= Mike Bennett and Andy Plummer =

American golf instructor duo

Mike Bennett (born December 12, 1967, in Jordan, New York) and Andy Plummer (born December 23, 1966, in Vanceburg, Kentucky) are a duo of golf instructors who have coached PGA Tour players Charlie Wi, Steve Elkington, Tom Scherrer, Grant Waite, Troy Matteson, Bill Lunde, Mike Weir and Aaron Baddeley, among others. Bennett and Plummer are also known because the golf swing model they developed challenges some aspects of current mainstream golf instruction.

Bennett and Plummer played in the mini tours during the mid-1990s and later committed to instruction in the early 2000s, after taking courses with Larry Bartosek, Tom Tomesello, Mike Bender and Mac O'Grady.

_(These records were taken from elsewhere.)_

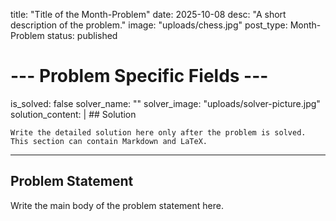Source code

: title: "Title of the Month-Problem"
date: 2025-10-08
desc: "A short description of the problem."
image: "uploads/chess.jpg"
post_type: Month-Problem
status: published

# --- Problem Specific Fields ---
is_solved: false
solver_name: ""
solver_image: "uploads/solver-picture.jpg"
solution_content: |
    ## Solution
    
    Write the detailed solution here only after the problem is solved.
    This section can contain Markdown and LaTeX.

---

## Problem Statement

Write the main body of the problem statement here.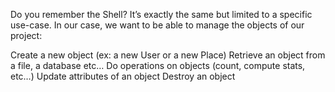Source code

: Do you remember the Shell? It’s exactly the same but limited to a specific use-case. In our case, we want to be able to manage the objects of our project:


Create a new object (ex: a new User or a new Place)
Retrieve an object from a file, a database etc…
Do operations on objects (count, compute stats, etc…)
Update attributes of an object
Destroy an object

==The stack and tilt swing==
Bennett and Plummer wrote, with Peter Morrice, the book The Stack and Tilt Swing (ISBN 978-1-592-40447-6). The "Stack and Tilt" model prescribes keeping the body weight forward during the whole swing, straightening the back leg through back swing and performing a steep shoulder turn, all in order to keep the shoulder turn axis in place. The theory follows some ideas that are present in Homer Kelley's book "The Golfing Machine".

The method was called that way because of the way the spine tilts throughout the swing to keep the golfer "stacked", or to keep the upper-body center in one place during the swing, and the name was chosen with the help of Charlie Wi.

In Stack and Tilt the weight starts left (for righthanded players) and goes more left during the swing. This idea collides with mainstream golf instruction, but is shared by Sean Foley.

The Bennett and Plummer model gained publicity beyond the PGA Tour players and instructors environment once a major golf magazine covered it in June 2007. Since then, it also received criticism from other instructors.